Omdat bijna alle goede duiven voortkomen uit kruisingen is het vreemd dat veel buitenlanders duiven willen van een ‘family’ zoals dat heet.

Ik heb van inteelt en lijnenteelt amper of geen verstand wat ik nooit als een gemis heb ervaren.

Zo is er het voorbeeld van Meulemans.

Van diens hok kwamen veel uitstekende kwekers.

Karel was vroeger naar eigen zeggen ook meer een kweker dan een vlieger tot hij daar verandering in wilde brengen.

Hij realiseerde zich net op tijd waarom anderen met nazaten van zijn duiven beter speelden dan hijzelf. Die waren gekruist!

Dus veranderde hij het geweer van schouder, begon ook te kruisen en… de successen volgden.

 

VERKEERD

Als mensen duiven aanschaffen handelen velen hetzelfde: Als ze pakweg zes duiven kopen willen ze drie doffers en drie duivinnen om tegen elkaar te kunnen koppelen.

Dat is verkeerd.

Aangeschafte duiven moet je koppelen met de beste (bewezen) eigen duiven. Dit is een veel directere weg om de waarde van de nieuwe inbreng te kunnen bepalen.

Als je ‘aangeschaft’ koppelt met ‘aangeschaft’ koppel je vraagteken met vraagteken.

Koppel je een aangeschafte duif met een bewezen topper dan heb je maar een vraagteken.

Dat kampioenen vaker succes hebben met duiven die ze aanschaffen dan de doorsnee liefhebber is normaal.
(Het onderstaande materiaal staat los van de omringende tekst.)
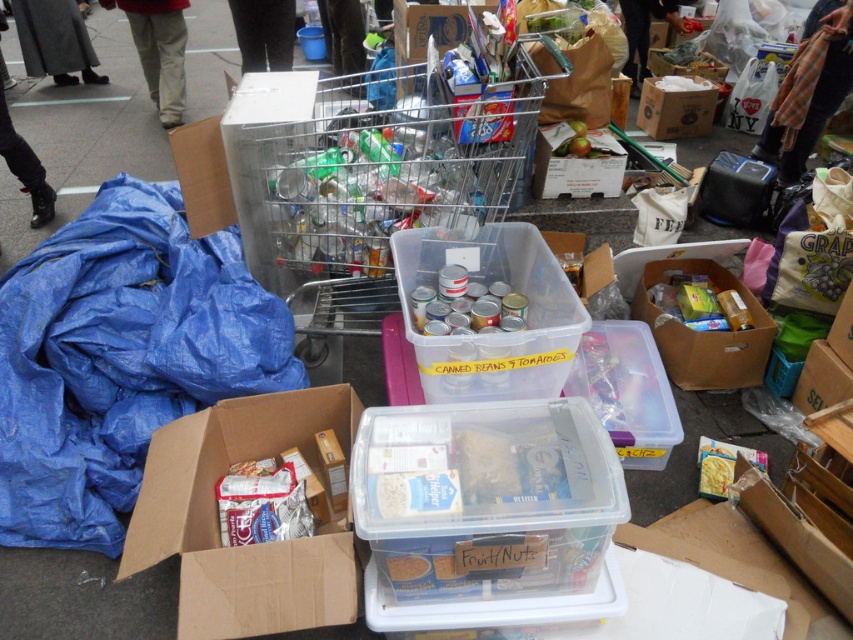
Question: Can you confirm if clear wire shopping cart at center is smaller than brown cardboard box at center-right?

Choices:
 (A) yes
 (B) no

Answer: (B)

Question: Which of these objects is positioned closest to the brown cardboard box at center?

Choices:
 (A) brown cardboard box at center-right
 (B) blue plastic bag at left

Answer: (A)

Question: Estimate the real-world distances between objects in this image. Which object is farther from the brown cardboard box at lower left?

Choices:
 (A) brown cardboard box at center
 (B) clear wire shopping cart at center

Answer: (A)

Question: In this image, where is clear wire shopping cart at center located relative to brown cardboard box at center-right?

Choices:
 (A) left
 (B) right

Answer: (A)

Question: Which of the following is the closest to the observer?

Choices:
 (A) (524, 330)
 (B) (386, 227)

Answer: (A)

Question: Is blue plastic bag at left thinner than transparent plastic container at center?

Choices:
 (A) no
 (B) yes

Answer: (A)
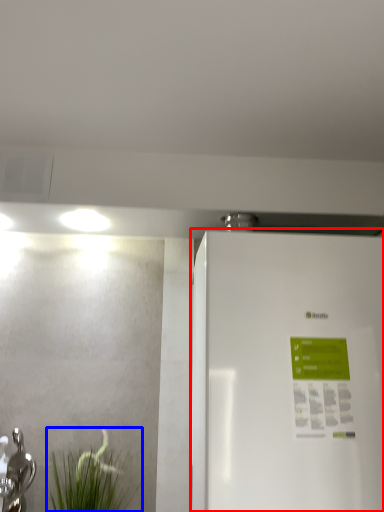
Question: Which point is closer to the camera, refrigerator (highlighted by a red box) or plant (highlighted by a blue box)?

Choices:
 (A) refrigerator
 (B) plant

Answer: (A)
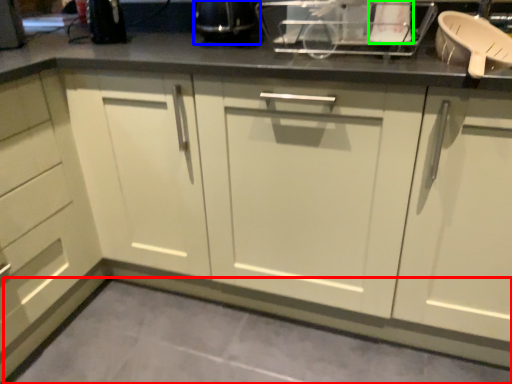
Question: Which object is the farthest from concrete (highlighted by a red box)? Choose among these: appliance (highlighted by a blue box) or appliance (highlighted by a green box).

Choices:
 (A) appliance
 (B) appliance

Answer: (B)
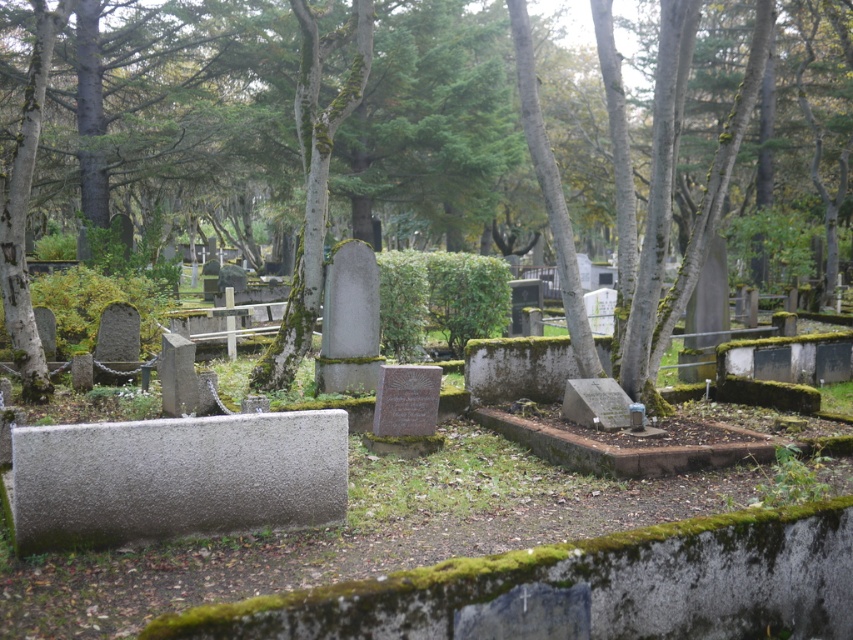
Question: Is granite tombstone at center above green mossy tree at center?

Choices:
 (A) yes
 (B) no

Answer: (B)

Question: Can you confirm if granite tombstone at center is positioned to the left of green mossy tree at center?

Choices:
 (A) no
 (B) yes

Answer: (B)

Question: Which point appears farthest from the camera in this image?

Choices:
 (A) (643, 310)
 (B) (231, 596)

Answer: (A)

Question: Does granite tombstone at center appear under green mossy tree at center?

Choices:
 (A) yes
 (B) no

Answer: (A)

Question: Among these objects, which one is farthest from the camera?

Choices:
 (A) green mossy tree at center
 (B) granite tombstone at center

Answer: (A)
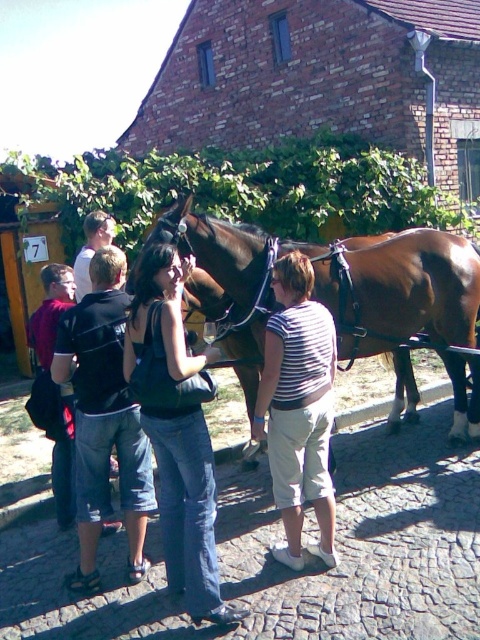
Between brown glossy horse at center and black cotton shirt at center, which one is positioned lower?

black cotton shirt at center is lower down.

Is brown glossy horse at center bigger than black cotton shirt at center?

Yes, brown glossy horse at center is bigger than black cotton shirt at center.

Where is `brown glossy horse at center`? The image size is (480, 640). brown glossy horse at center is located at coordinates (338, 282).

Locate an element on the screen. brown glossy horse at center is located at coordinates (338, 282).

Is denim jeans at center wider than striped fabric shirt at center?

Yes, denim jeans at center is wider than striped fabric shirt at center.

Which is above, denim jeans at center or striped fabric shirt at center?

striped fabric shirt at center

This screenshot has height=640, width=480. I want to click on denim jeans at center, so click(x=177, y=433).

Locate an element on the screen. The width and height of the screenshot is (480, 640). denim jeans at center is located at coordinates (177, 433).

Between point (166, 330) and point (109, 256), which one is positioned in front?

Point (166, 330) is in front.

Does point (171, 432) come closer to viewer compared to point (83, 468)?

Yes.

Where is `denim jeans at center`? The height and width of the screenshot is (640, 480). denim jeans at center is located at coordinates (177, 433).

Where is `denim jeans at center`? Image resolution: width=480 pixels, height=640 pixels. denim jeans at center is located at coordinates (177, 433).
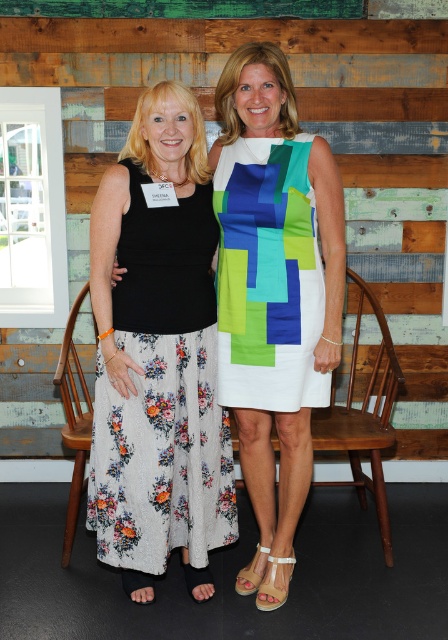
You are a photographer setting up for a shoot. You need to position a light source to the left of the floral cotton dress at left and to the right of the wooden paneling at upper center. Is this possible based on their positions?

The wooden paneling at upper center is to the right of the floral cotton dress at left, so placing a light source to the left of the floral cotton dress at left would also be to the left of the wooden paneling at upper center. Therefore, it is not possible to position the light source between them as required.

You are taking a photo of the two women in the scene. The wooden paneling at upper center is an important background element. To ensure it is fully visible in the photo, where should you position the camera relative to the women?

The wooden paneling at upper center is located at point (305,128), so you should position the camera so that the paneling is centered in the frame to ensure it is fully visible.

You are taking a photo of two women standing in a rustic setting. You notice two specific points in the scene at coordinates point (232,115) and point (214,182). Which of these points is closer to the camera?

Point (232,115) is closer to the camera than point (214,182).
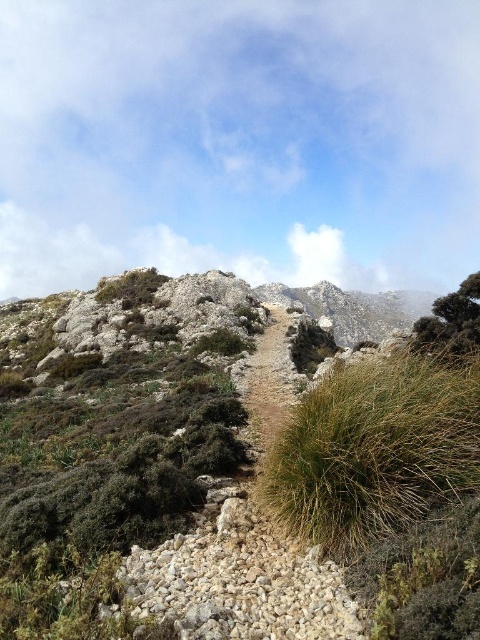
You are a hiker who wants to take a photo of the green leafy bush at upper right. You are currently standing on the green fibrous grass at center. Which direction should you move to get a better view of the bush?

The green fibrous grass at center is located below the green leafy bush at upper right, so you should move upwards or towards the upper right to get a better view of the bush.

You are a hiker who wants to place a 25 meter long tent between the green fibrous grass at center and the green leafy bush at upper right. Can you fit the tent between them?

The distance between the green fibrous grass at center and the green leafy bush at upper right is 24.29 meters. Since the tent is 25 meters long, it cannot be fully placed between them as there isn

You are a hiker navigating the rugged mountain path. You notice the green fibrous grass at center. Based on the coordinates provided, can you determine its position relative to the path?

The green fibrous grass at center is located at coordinates point (375, 449), which places it centrally along the path.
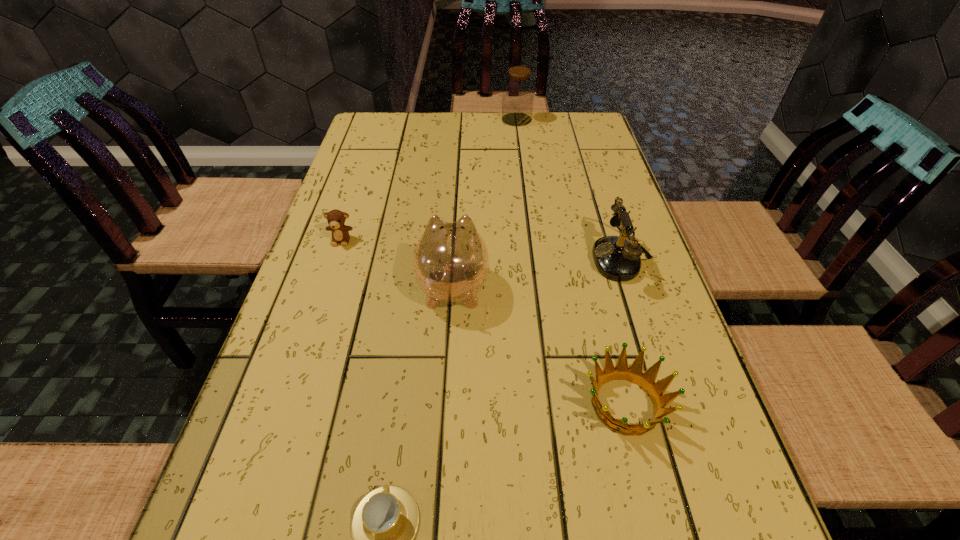
The width and height of the screenshot is (960, 540). Find the location of `object that is the fourth closest one to the leftmost object`. object that is the fourth closest one to the leftmost object is located at coordinates (634, 374).

What are the coordinates of `object that stands as the third closest to the teddy bear` in the screenshot? It's located at (615, 257).

Where is `vacant space that satisfies the following two spatial constraints: 1. on the front side of the crown; 2. on the right side of the third object from right to left`? Image resolution: width=960 pixels, height=540 pixels. vacant space that satisfies the following two spatial constraints: 1. on the front side of the crown; 2. on the right side of the third object from right to left is located at coordinates pyautogui.click(x=552, y=404).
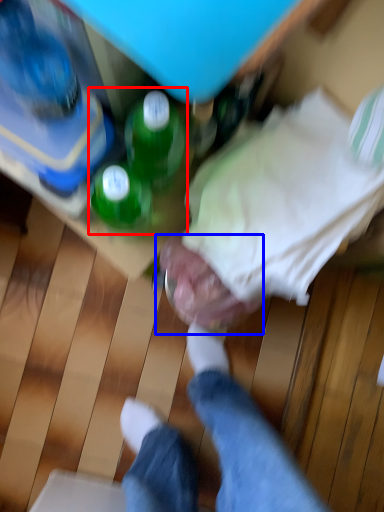
Question: Which of the following is the farthest to the observer, beverage (highlighted by a red box) or head (highlighted by a blue box)?

Choices:
 (A) beverage
 (B) head

Answer: (B)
Ze hebben immers al goede om te kruisen.

Overigens is bij hen vaak sprake van ruilen in plaats van kopen.

Denk aan Houben en Verbruggen, Engels en Van Hove Uytterhoeven.

Die hadden al goede, ze wisselden uit en kregen nog betere.

 

HET UITERLIJK

Wat betreft het uiterlijk volstaan een goede balans, zachte veren (denk aan de laatste pennen) en een sterk geraamte.

Vooral een goede balans is belangrijk. Duiven moeten ‘goed in de hand liggen’ zoals men zegt, lichtjes voorover hellend.

Of ze een sterk geraamte hebben merk je als je licht op het borstbeen drukt. Als de duif een soort snurkend geluid maakt heb je geen goede in handen.

De aangehaalde eigenschappen zijn een must maar hier stelt zich wel een probleem:

Ook slechte duiven kunnen die goede eigenschappen hebben!

Waarom het dan slechte zijn?

Omdat lichamelijk alles wel in orde kan zijn maar ze niet het vermogen hebben zich goed te oriënteren, of omdat ze domweg geen karakter hebben.

Die eigenschappen zijn uiterlijk niet waarneembaar.

Of je uit stokoude duiven ook goede kunt kweken? Waarom niet. Probleem met zulke is echter de kwaliteit van de kropmelk.

De eieren verleggen kan uitkomst brengen, de jongen komen meestal beter op.

Toeval? Misschien.

Maar ik geloof daar niet erg in. Wel in oorzaak en gevolg en… soms wat geluk.